Orangutan on treeOrangutans are now critically endangered. 

Natural Habitat

Orangutans live in the rainforests of Sumatra and Borneo. These rainforests are hugely rich landscapes packed with biodiversity. In just a few hectares of rainforest, more plants and animal species can be found than in the whole of Europe. Like all systems in nature, the forest is an elaborate system of many parts, working in perfect harmony with one another. Every species plays a key role in the health and survival of everything else in the forest. That is, as long as everything is kept in balance.

Over the last 50 years, Borneo has lost over 50% of its jungle due to deforestation. On a daily basis, humans clear the rainforest in vast swathes to make way for new oil palm plantations in order to supply the growing palm oil industry.

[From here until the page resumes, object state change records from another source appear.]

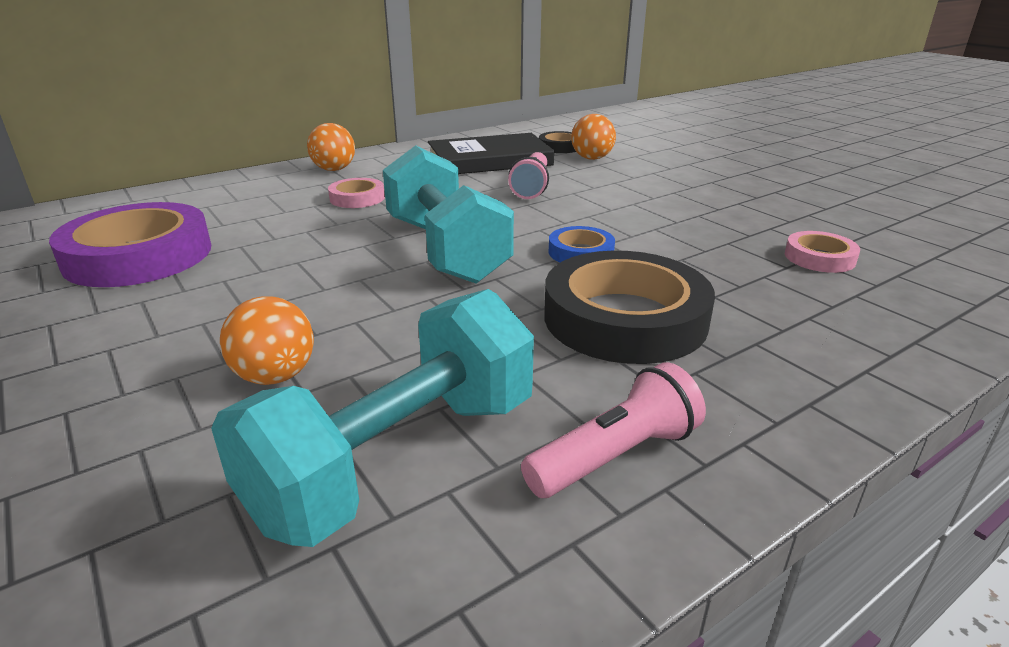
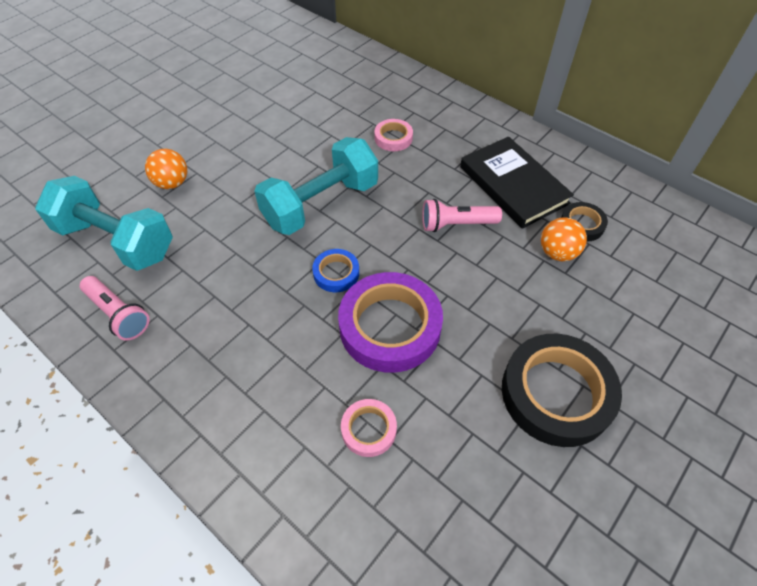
camera: 75 degrees right, 25 degrees up
purple tape [49,202,211,287] -> purple tape moved to [338,272,443,373]
orange ball [307,123,355,171] -> none
black tape [544,251,715,364] -> black tape moved to [502,334,622,447]

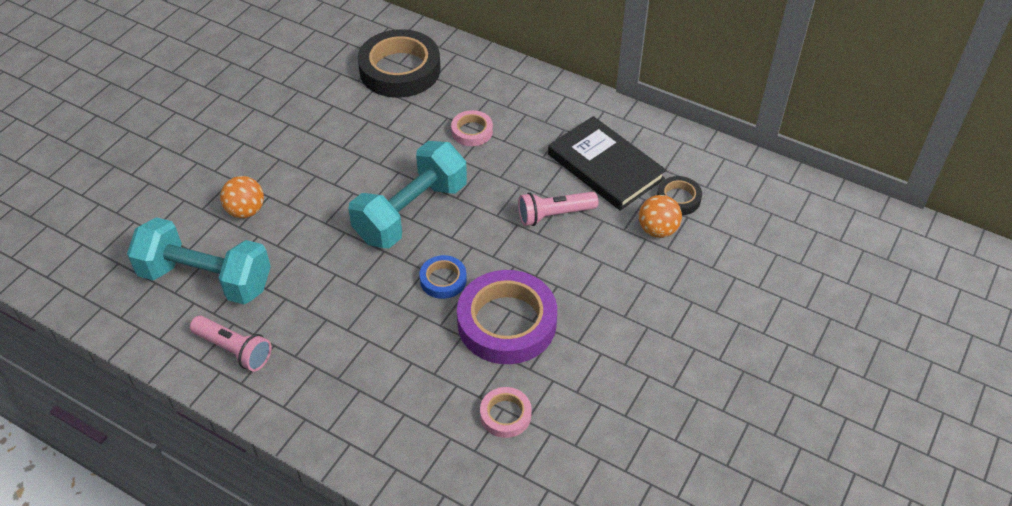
camera: 10 degrees left, 5 degrees down
black tape [502,334,622,447] -> black tape moved to [358,29,440,98]

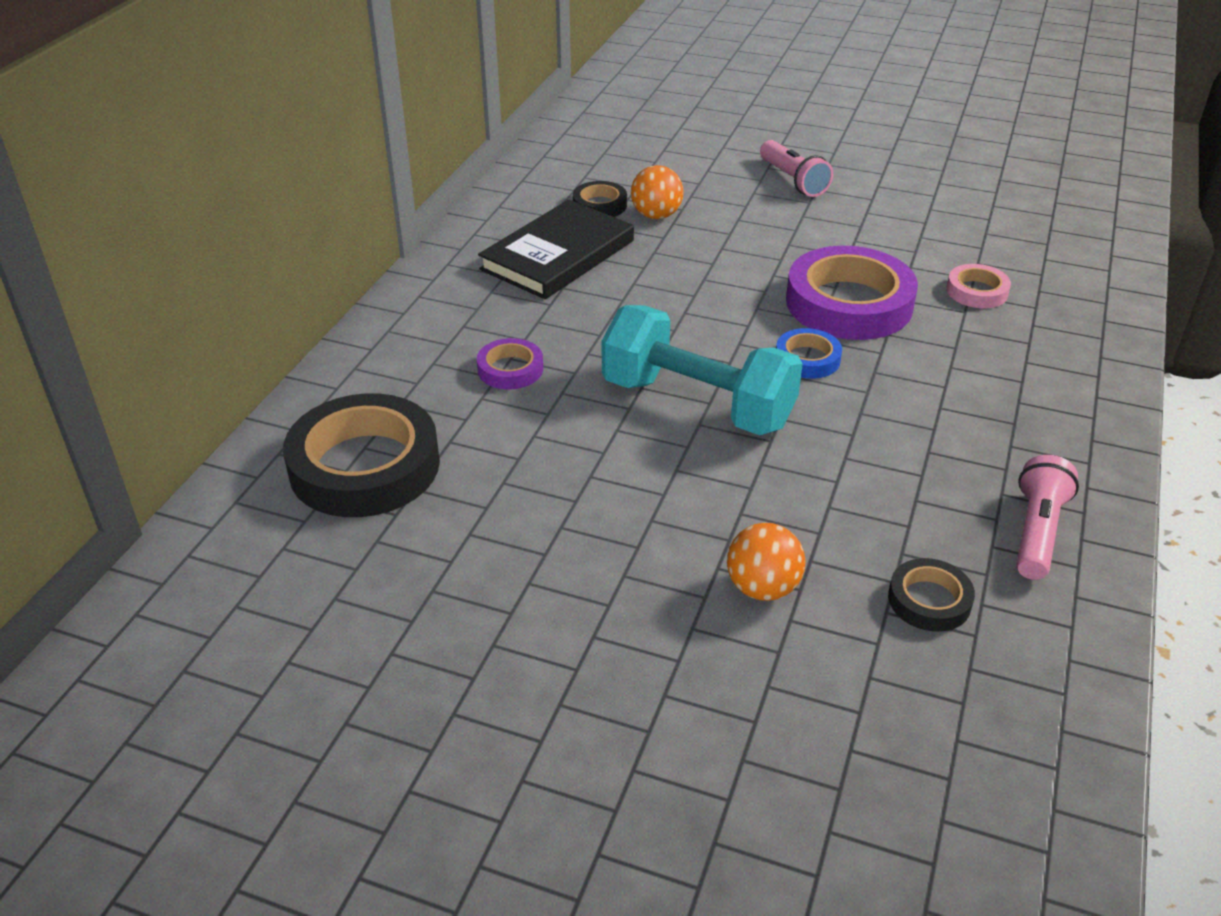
camera: 100 degrees left, 10 degrees down
turquoise dumbbell [127,217,271,304] -> black tape [888,558,975,632]
pink tape [451,110,493,146] -> purple tape [477,338,543,389]
pink flashlight [518,192,598,226] -> pink flashlight moved to [760,140,833,197]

The result? This rich and varied landscapes is transformed into a vast crop of just one plant or ‘monoculture’. The diverse rainforest system that was once capable of supporting such a massive array of life, is now only capable of supporting a fraction of the species that the rainforest did. Subsequently huge numbers of animals are being pushed to extinction, including orangutans. They simply cannon survive in this environment. In fact, it is estimated that we are now losing 100 orangutans per week.

Orangutan mother and baby in tree canopy.Orangutans need large diverse rainforest habitats to survive. 

What can we do to help orangutans?

There have been many calls and campaigns for people to boycott palm oil altogether although research has shown that this is not the answer. Palm oil is used in around 50% of the products we buy in the supermarkets, and pushing companies to use alternatives only causes more problems. Palm oil is actually is a very efficient crop; it grows fast and has very high yields so it can produce more oil per area of land than any other alternative vegetable oil crop. A boycott on palm oil would mean that even larger areas of land would be needed to produce the same amount of oil, resulting in more habitat destruction.

So, what is the answer? Conservation organisations such as the WWF are encouraging consumers and companies alike to choose certified sustainable palm oil.  This means that the palm oil was produced without any deforestation and conversion of natural ecosystems, and hasn’t caused harm to wildlife or negatively impacted local indigenous communities. The RSPO is a non-profit initiative which certifies and regulates sustainable palm oil plantations. Look out for the RSPO logo on the products you buy. You can also google your local supermarket’s palm oil policy to see their stance on the issue and what they’re doing to help.